By the time I crawled down the street to my bed-and-breakfast, I had no doubts that Wicker Park is one of the city's hippest residential districts. Even my B&B, House of Two Urns, captured the funky spirit. For $82 to $132 a night, guests get a double room in a 1912 building that melds Victorian antiques, contemporary art and an Art Nouveau stained-glass window from which the inn gets its name.

According to the Wicker Park & Bucktown Chamber of Commerce, the boundaries of Wicker Park are Bloomingdale Avenue to the north, Western Avenue to the west, Division Street to the south and Ashland Avenue to the east. Bucktown is the neighboring district to the north.

Milwaukee Avenue cuts diagonally across Wicker Park and serves as the main drag. A daytime stroll proved that the diverse night life is matched by eclectic architecture, a mix of modern low-rise buildings and homes constructed by wealthy German and Scandinavian immigrants in the late 1800s.

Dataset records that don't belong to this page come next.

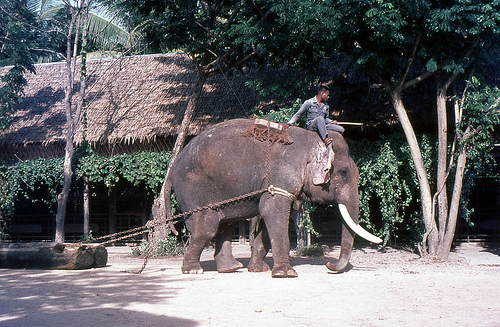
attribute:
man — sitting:
[307, 85, 338, 138]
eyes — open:
[339, 166, 351, 180]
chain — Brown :
[73, 187, 180, 262]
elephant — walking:
[166, 117, 383, 279]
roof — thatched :
[82, 62, 189, 134]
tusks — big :
[330, 180, 404, 260]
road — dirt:
[1, 255, 496, 322]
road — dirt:
[22, 180, 442, 322]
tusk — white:
[327, 203, 390, 249]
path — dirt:
[457, 224, 493, 277]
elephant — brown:
[156, 110, 387, 282]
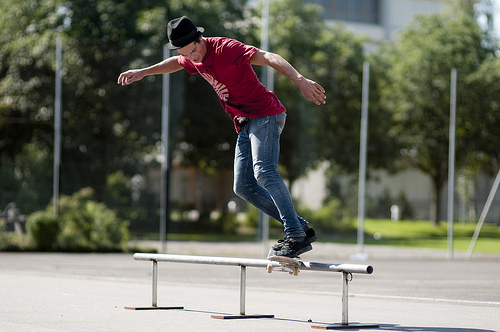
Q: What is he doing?
A: Skating.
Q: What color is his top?
A: Red.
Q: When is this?
A: Daytime.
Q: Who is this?
A: A man.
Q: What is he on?
A: Skateboard.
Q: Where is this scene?
A: In a parking lot.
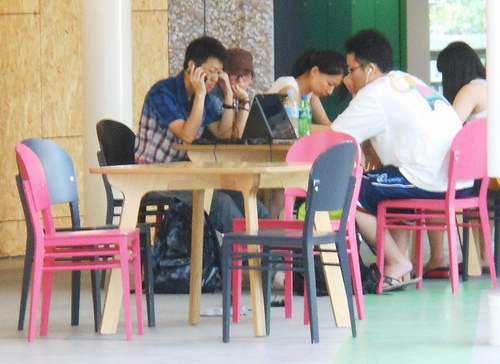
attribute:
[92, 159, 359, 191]
table — wooden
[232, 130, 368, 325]
chair — pink, empty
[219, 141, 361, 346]
chair — empty, blue, gray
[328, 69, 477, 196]
shirt — white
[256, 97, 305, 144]
laptop — open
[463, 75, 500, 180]
shirt — white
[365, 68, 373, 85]
earbuds — white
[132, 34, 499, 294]
people — studying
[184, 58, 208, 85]
cell phone — black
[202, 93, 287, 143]
laptop — open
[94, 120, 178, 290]
chair — metal, black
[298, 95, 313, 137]
bottle — green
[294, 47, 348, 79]
hair — long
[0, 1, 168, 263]
wall — plywood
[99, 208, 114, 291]
leg — metal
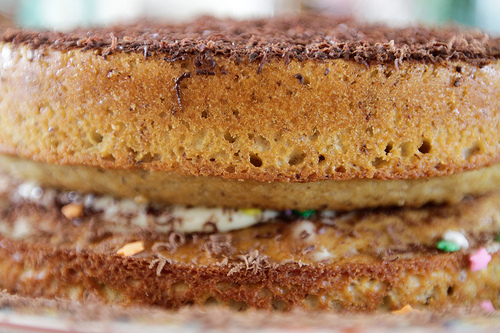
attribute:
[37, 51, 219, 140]
crust — golden 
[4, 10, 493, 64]
top — dark brown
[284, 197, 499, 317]
sprinkles — shapes 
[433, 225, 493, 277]
star — pink, green, white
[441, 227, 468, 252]
sprinkle — white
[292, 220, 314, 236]
sprinkle — white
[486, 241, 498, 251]
sprinkle — white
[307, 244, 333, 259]
sprinkle — white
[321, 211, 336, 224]
sprinkle — white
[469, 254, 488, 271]
sprinkle — pink 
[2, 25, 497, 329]
cake — dessert, golden brown, golden, brown, layer, light brown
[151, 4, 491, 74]
chocolate — dark brown, grated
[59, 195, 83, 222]
sprinkle — orange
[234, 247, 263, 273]
shavings — chocolate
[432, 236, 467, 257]
sprinkle — green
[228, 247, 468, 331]
crust — bottom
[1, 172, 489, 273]
shaving — chocolate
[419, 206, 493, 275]
confetti — pink, green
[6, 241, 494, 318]
holes — spongy 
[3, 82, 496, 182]
holes — spongy 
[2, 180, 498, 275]
chocolate — grated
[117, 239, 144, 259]
orange confetti — small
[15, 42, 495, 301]
crusty cake — toasty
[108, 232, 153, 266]
sprinkle — orange, star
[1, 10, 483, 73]
crust — top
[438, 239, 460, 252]
sprinkle — green, star shaped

Locals who are up in time for breakfast (or lunch) flock to the Bongo Room, favored for its lighthearted mood and health-conscious menu. I also checked out Una Mae's Freak Boutique and Recycle, two trendy Milwaukee Avenue retailers, where racks were filled with retro fashions. And then there's the neighborhood's namesake, the actual green space named Wicker Park. This five-acre triangle near Damen Avenue and Schiller Street was donated to the city in 1870 by brothers Charles and Joel Wicker. It's a comfortable place to laze away an afternoon over a book.

Wicker Park's daytime pleasures eventually yield to night's. At Cafe Absinthe, exposed brick enhances the cool urban decor as the trendy crowd dines on grilled ostrich with avocado chimichurri, or cranberry-walnut chicken roulade with a potato-sweet potato mash.